*Exercise instructions*: Please copy out every line in the records below that includes the word "round".

*Supplied records*:
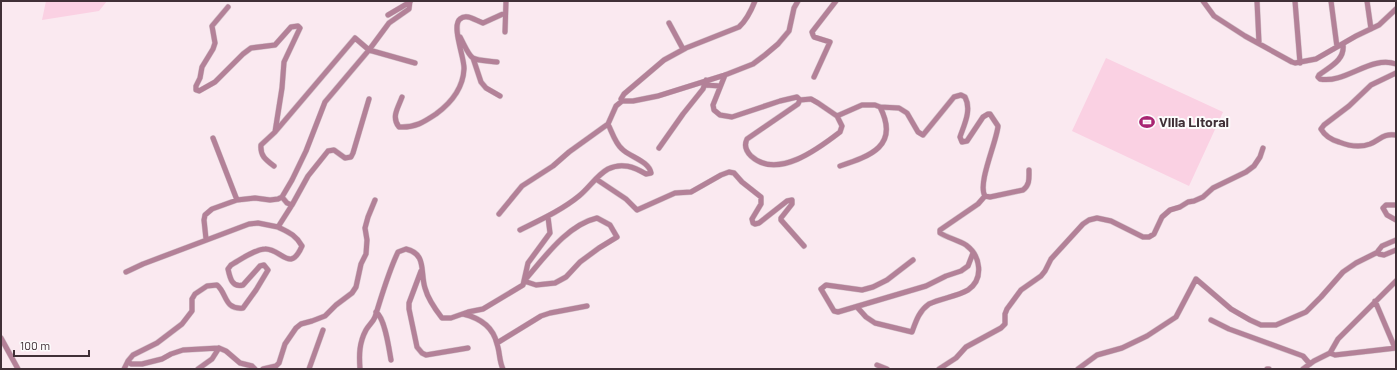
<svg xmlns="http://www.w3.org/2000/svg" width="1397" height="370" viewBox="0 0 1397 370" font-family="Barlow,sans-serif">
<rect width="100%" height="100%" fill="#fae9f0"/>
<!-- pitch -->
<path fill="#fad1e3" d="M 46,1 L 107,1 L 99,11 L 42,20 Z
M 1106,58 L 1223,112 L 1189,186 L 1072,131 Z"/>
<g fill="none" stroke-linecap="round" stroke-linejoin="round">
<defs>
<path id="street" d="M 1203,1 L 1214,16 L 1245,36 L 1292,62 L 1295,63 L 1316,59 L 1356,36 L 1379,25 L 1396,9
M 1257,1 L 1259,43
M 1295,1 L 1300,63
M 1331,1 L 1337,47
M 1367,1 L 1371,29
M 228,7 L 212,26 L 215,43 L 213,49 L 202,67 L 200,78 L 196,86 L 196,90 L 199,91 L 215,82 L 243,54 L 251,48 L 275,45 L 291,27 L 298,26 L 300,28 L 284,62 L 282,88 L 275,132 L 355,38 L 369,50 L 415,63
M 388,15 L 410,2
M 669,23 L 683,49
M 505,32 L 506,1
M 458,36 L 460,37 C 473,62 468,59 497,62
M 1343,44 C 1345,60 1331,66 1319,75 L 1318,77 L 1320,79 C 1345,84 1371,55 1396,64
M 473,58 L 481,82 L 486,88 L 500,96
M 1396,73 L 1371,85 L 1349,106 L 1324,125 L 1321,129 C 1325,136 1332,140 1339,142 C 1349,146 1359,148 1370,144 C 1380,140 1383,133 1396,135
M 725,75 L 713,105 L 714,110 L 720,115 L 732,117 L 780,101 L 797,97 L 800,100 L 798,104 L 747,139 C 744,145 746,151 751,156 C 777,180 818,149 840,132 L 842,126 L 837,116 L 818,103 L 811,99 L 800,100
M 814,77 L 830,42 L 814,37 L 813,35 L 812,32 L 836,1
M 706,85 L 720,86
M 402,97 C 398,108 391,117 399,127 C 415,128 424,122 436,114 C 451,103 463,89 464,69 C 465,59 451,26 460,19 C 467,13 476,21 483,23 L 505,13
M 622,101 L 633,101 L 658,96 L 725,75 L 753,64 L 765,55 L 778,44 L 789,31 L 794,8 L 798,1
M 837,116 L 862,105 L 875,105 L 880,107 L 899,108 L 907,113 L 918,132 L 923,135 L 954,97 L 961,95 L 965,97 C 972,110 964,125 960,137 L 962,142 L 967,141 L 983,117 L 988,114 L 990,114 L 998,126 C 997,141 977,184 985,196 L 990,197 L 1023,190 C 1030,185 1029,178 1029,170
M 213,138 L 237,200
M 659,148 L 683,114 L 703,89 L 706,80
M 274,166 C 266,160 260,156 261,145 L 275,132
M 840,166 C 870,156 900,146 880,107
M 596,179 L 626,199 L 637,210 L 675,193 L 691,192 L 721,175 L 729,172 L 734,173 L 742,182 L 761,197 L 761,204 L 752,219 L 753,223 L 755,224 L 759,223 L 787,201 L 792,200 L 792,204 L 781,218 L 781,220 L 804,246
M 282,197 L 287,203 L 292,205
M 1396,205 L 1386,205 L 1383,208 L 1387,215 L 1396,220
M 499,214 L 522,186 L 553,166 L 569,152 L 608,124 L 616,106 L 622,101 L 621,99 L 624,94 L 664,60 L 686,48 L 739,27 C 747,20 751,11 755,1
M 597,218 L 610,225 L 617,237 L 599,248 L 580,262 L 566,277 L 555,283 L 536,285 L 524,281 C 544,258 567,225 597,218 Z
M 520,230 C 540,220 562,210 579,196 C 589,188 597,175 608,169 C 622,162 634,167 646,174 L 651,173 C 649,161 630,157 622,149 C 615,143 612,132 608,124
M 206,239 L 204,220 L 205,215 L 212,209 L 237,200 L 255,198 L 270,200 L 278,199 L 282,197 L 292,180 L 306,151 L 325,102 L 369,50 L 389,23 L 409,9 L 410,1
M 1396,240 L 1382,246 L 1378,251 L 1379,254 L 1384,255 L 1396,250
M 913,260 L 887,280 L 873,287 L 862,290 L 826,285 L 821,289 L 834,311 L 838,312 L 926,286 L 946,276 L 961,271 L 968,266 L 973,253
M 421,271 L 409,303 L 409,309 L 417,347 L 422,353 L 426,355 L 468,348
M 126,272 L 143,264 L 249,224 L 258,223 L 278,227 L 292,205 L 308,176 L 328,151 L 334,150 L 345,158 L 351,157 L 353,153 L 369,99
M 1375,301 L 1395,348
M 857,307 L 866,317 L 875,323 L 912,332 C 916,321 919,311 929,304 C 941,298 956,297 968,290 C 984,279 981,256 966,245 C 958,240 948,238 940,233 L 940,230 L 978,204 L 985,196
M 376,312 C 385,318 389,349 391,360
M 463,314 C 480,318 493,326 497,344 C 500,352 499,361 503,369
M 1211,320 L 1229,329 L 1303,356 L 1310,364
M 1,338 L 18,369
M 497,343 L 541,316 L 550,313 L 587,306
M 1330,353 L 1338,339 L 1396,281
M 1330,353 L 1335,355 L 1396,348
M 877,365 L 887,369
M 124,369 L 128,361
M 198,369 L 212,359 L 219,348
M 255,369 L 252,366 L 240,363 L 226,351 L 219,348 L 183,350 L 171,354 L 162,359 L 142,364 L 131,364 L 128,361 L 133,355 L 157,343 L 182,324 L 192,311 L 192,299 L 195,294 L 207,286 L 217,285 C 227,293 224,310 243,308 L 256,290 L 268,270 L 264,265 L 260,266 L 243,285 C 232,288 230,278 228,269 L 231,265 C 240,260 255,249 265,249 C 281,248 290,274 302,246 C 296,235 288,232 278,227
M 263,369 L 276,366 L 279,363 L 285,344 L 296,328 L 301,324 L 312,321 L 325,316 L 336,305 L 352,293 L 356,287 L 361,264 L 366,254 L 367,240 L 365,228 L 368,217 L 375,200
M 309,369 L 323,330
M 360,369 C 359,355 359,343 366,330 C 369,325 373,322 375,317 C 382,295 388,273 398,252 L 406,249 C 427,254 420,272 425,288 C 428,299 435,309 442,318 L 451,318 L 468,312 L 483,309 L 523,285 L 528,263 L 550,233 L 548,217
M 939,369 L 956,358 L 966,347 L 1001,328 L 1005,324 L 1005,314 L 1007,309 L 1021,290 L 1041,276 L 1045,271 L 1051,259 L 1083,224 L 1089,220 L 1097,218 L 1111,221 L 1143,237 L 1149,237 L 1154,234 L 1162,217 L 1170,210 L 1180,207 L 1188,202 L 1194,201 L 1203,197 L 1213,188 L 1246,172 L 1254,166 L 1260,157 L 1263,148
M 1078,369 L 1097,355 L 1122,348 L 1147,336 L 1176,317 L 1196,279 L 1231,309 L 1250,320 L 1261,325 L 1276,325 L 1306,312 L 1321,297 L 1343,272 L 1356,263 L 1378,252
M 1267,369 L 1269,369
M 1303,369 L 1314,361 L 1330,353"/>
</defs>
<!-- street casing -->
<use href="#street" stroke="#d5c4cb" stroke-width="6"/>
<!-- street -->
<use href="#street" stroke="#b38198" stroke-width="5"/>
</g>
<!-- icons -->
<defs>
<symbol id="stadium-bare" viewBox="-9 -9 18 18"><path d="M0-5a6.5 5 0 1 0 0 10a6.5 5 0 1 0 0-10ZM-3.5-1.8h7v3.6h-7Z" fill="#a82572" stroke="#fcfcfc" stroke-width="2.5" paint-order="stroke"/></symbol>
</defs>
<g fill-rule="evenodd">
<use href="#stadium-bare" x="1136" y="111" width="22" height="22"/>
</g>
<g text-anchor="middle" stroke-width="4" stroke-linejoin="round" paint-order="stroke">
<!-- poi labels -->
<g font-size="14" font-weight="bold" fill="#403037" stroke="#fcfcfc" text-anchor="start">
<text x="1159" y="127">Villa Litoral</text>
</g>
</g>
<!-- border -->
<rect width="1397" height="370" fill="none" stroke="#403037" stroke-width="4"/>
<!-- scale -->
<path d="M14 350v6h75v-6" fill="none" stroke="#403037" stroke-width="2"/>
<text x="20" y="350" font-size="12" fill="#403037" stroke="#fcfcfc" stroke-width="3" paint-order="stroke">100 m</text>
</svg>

*Output for this task*:
<g fill="none" stroke-linecap="round" stroke-linejoin="round">
<g text-anchor="middle" stroke-width="4" stroke-linejoin="round" paint-order="stroke">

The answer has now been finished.